▶ _To-do item 1_
Please answer these questions using the transcript on press coverage of Gore.
(a) What does the opening speaker say there is nothing of in the impression about Gore coverage?
(b) What does Kalb ask about the liberal media?
(c) According to Feeney, what would any journalist you ask tell you about Gore?
▶ _To-do item 2_
Extend the transcript on press coverage of Gore with a few more exchanges that follow on from its final line.

I believe I detect in some of the recent Gore coverage a bit of relief on the part of the media, almost a joy, a euphoria that Gore is off the floor and he's now ahead and charging ahead toward the presidency. And again, these things are more felt than reasoned out, really. It's just an intuition. There's nothing scientific about it.

KALB: Jay, you've made your point. I've got to pitch this up. Where was the indictment of the liberal media when Gore was not in the groove? There was no problem there when Gore was under criticism, being attacked?

KURTZ: Susan?

FEENEY: No, I was just thinking, you have to add that any journalist you ask would tell you that Gore has never been as bad as his caricatures and it was really a matter of time, maybe journalists, but certainly voters, would take another look at him. And I think that's part of the factor, too.

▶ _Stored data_
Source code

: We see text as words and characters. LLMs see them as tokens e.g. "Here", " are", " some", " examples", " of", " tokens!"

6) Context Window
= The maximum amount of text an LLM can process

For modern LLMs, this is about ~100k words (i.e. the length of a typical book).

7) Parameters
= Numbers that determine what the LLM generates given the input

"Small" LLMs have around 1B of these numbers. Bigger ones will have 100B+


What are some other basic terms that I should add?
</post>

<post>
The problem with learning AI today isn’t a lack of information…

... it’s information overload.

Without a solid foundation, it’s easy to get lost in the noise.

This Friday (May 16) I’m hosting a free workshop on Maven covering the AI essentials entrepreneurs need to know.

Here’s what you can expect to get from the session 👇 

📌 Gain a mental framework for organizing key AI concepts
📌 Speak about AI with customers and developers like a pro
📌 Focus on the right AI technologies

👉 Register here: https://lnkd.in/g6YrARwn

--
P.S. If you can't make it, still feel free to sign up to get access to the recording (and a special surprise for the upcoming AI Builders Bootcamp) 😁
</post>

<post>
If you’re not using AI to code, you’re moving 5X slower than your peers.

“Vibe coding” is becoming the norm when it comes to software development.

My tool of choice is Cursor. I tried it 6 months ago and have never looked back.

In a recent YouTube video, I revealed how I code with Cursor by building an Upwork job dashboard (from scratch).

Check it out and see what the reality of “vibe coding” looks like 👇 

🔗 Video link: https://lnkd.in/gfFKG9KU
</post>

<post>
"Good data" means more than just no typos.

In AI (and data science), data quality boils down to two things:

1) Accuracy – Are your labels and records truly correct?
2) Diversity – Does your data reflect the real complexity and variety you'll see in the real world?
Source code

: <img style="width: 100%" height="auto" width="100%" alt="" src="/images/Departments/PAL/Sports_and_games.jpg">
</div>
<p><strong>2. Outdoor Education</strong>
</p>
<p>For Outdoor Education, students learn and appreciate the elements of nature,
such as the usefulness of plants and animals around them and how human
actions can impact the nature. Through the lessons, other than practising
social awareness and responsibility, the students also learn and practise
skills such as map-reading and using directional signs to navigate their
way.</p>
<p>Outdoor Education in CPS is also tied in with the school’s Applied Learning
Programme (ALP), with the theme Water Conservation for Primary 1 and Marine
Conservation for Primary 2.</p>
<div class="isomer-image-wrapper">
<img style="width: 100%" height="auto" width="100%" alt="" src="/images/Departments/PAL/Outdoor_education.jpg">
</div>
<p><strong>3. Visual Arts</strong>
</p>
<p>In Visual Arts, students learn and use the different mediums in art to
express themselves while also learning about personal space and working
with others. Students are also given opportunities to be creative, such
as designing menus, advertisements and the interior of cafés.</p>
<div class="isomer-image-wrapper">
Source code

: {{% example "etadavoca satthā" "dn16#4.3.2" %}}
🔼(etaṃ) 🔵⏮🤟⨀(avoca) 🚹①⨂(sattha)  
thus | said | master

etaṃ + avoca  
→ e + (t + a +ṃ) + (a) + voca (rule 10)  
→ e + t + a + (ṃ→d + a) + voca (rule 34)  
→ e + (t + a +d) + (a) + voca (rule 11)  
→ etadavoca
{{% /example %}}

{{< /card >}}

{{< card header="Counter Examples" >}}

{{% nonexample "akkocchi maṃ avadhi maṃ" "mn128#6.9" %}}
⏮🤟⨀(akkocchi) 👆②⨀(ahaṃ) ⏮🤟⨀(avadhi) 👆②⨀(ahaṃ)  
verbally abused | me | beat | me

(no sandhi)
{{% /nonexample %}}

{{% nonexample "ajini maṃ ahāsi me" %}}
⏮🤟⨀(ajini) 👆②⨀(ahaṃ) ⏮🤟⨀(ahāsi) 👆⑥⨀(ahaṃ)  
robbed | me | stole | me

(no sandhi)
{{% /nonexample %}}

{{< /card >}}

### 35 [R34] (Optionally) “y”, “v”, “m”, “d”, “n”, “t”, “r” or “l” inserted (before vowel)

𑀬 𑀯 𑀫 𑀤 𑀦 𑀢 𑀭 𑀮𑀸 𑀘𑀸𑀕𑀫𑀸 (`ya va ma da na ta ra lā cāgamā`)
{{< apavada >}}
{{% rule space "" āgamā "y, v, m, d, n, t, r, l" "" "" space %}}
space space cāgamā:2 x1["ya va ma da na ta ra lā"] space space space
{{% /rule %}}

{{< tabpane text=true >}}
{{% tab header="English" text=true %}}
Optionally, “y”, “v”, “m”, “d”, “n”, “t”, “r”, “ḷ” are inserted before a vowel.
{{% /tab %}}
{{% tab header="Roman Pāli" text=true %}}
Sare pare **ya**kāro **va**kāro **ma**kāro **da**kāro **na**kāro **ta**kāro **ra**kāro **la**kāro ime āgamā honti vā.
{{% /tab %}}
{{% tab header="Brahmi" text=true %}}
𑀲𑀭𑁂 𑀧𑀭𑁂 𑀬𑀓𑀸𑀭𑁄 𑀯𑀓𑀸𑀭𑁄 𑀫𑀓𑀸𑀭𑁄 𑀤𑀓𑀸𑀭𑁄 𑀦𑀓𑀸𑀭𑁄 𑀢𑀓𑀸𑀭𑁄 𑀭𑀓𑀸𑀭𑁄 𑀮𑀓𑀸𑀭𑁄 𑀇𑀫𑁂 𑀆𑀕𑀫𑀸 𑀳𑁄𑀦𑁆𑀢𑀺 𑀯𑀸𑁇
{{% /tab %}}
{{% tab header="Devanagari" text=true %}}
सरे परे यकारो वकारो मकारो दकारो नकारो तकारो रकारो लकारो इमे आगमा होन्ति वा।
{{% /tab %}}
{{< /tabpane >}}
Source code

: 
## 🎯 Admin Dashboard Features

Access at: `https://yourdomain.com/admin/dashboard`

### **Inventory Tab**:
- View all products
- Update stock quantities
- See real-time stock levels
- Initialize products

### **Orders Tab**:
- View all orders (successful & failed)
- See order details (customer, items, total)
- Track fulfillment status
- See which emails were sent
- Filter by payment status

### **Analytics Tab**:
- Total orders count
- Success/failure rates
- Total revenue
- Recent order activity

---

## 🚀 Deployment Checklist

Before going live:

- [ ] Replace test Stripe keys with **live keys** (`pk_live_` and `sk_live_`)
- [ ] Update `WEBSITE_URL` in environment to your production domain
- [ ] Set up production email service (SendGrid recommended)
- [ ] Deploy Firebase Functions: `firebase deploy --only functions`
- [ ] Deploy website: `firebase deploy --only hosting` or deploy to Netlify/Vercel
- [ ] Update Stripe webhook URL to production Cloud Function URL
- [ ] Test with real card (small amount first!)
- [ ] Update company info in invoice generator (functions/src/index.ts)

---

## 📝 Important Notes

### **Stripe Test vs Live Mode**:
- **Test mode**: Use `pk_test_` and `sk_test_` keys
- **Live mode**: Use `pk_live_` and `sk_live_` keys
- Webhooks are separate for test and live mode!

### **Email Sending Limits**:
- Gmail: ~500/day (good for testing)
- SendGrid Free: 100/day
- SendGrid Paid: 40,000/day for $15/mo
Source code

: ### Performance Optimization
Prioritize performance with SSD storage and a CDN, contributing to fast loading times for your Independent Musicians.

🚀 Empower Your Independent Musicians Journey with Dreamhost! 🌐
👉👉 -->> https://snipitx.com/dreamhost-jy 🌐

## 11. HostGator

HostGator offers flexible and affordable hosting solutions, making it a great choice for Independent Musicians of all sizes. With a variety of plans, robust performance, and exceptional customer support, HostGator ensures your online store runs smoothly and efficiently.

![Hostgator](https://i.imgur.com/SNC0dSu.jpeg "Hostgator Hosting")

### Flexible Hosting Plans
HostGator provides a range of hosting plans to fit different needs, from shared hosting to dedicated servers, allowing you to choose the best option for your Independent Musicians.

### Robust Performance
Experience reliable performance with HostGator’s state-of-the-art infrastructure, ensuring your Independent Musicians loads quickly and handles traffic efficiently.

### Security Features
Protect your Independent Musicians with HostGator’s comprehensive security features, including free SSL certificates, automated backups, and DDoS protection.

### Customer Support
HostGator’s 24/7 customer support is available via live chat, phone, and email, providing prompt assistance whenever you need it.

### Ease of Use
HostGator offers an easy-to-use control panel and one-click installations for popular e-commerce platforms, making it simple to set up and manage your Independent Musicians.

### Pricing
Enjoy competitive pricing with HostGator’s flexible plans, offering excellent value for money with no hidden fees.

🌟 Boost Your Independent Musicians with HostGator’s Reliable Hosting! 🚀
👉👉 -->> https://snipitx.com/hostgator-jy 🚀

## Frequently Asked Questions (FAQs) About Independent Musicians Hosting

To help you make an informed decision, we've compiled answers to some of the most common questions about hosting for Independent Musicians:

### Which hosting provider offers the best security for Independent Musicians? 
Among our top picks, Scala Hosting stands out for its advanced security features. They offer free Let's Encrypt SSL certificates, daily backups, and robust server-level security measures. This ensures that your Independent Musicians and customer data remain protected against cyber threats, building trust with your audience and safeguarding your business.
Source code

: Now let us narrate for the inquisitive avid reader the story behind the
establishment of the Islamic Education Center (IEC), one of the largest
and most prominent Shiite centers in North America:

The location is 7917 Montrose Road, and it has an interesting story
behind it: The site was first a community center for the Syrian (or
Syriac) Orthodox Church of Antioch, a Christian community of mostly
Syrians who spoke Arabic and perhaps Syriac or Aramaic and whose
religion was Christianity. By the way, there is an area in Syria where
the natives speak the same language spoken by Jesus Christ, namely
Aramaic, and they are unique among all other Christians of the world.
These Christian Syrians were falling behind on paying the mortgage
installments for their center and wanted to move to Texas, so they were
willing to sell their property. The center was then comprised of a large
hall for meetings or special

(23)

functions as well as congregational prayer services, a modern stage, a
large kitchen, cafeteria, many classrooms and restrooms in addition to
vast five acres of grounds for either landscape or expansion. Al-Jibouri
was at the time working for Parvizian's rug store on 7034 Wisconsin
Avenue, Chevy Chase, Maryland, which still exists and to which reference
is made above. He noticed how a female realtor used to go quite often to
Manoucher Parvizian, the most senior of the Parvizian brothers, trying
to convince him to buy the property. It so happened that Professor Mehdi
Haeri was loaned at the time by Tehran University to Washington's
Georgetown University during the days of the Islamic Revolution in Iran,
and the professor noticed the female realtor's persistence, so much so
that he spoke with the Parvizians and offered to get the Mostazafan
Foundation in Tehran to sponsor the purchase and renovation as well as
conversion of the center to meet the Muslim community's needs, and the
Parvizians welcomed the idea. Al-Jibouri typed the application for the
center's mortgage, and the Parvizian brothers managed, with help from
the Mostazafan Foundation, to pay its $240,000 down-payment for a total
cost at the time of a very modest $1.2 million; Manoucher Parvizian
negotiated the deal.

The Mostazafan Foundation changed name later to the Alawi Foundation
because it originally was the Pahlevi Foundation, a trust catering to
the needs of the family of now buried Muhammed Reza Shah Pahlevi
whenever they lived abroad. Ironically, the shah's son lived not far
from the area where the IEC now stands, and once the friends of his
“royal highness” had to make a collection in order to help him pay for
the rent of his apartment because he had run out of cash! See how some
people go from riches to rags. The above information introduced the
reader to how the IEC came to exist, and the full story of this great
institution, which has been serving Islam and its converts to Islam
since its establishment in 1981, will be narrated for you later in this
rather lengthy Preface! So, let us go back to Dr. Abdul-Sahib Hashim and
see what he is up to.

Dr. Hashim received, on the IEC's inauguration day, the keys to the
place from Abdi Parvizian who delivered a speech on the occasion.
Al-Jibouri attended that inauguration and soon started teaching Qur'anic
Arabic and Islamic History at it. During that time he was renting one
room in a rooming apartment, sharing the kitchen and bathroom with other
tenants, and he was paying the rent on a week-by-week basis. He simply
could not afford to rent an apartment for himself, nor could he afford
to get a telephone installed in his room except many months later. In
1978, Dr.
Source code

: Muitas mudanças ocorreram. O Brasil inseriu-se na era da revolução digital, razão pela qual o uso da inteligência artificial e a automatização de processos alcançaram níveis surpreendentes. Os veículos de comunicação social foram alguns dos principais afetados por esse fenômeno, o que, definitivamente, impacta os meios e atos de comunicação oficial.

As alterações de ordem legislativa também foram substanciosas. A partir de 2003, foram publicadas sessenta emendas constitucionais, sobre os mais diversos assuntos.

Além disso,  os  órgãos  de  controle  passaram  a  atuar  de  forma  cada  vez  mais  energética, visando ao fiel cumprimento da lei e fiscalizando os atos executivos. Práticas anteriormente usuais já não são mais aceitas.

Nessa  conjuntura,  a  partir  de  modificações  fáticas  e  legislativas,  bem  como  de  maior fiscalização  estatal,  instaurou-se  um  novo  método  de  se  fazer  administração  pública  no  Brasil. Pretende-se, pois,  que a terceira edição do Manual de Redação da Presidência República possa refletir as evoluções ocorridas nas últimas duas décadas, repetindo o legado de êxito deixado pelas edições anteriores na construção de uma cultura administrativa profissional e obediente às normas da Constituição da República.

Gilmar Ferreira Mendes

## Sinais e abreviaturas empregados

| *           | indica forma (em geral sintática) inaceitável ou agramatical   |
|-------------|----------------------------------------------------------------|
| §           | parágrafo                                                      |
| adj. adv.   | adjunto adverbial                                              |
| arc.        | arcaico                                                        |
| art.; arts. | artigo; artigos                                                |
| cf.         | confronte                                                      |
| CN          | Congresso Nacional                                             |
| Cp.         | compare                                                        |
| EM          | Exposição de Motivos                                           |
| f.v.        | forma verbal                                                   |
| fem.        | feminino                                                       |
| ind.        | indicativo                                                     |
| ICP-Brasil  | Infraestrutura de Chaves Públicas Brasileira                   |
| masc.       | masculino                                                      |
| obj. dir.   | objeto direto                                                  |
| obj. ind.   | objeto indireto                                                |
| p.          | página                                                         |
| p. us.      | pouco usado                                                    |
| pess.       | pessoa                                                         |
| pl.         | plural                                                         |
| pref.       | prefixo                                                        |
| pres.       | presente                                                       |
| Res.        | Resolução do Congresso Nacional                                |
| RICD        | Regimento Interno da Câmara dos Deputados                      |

▶ _Reply 1_
(a) There is nothing scientific about it.
(b) Kalb asks where the indictment of the liberal media was when Gore was not in the groove.
(c) That Gore has never been as bad as his caricatures.

▶ _Reply 2_
MARANISS: But, you know, we all, anyone who's covered either of these two candidates -- and Howie's actually written about this -- knows that the press preferred covering George W. Bush. He was more open to the press. He was talking to them every day. Al Gore was, you know, went five weeks without meeting with the traveling press corps. So for all of that period it was just the opposite argument, that the press was being too nice to Bush.

KURTZ: Journalists like Bush personally. They think he's a lot of fun to be around.

KALB: So, let's cut through the last five minutes and what we extricate is the single factor that's created this transformation in the media. To me it is the polls and the surrender on the part of most of the media to what the polls dictate. The media does not want to go into conflict with what the polls offer, yes or no?

MARANISS: I think that's only half the answer. I think Gore is lifted by the polls as much as the media and so therefore he does perform better. Bush is also a little bit discombobulated by being behind, so he performs a little worse. I think it's a combination of the media and the candidates.

KURTZ: Susan?

FEENEY: Yeah, and I think there are other factors that helped Gore along, too -- his convention, his Lieberman pick, most recently Janet Reno saying she wasn't going to pursue campaign finance violations. There are a lot of other factors.

KALB: Good.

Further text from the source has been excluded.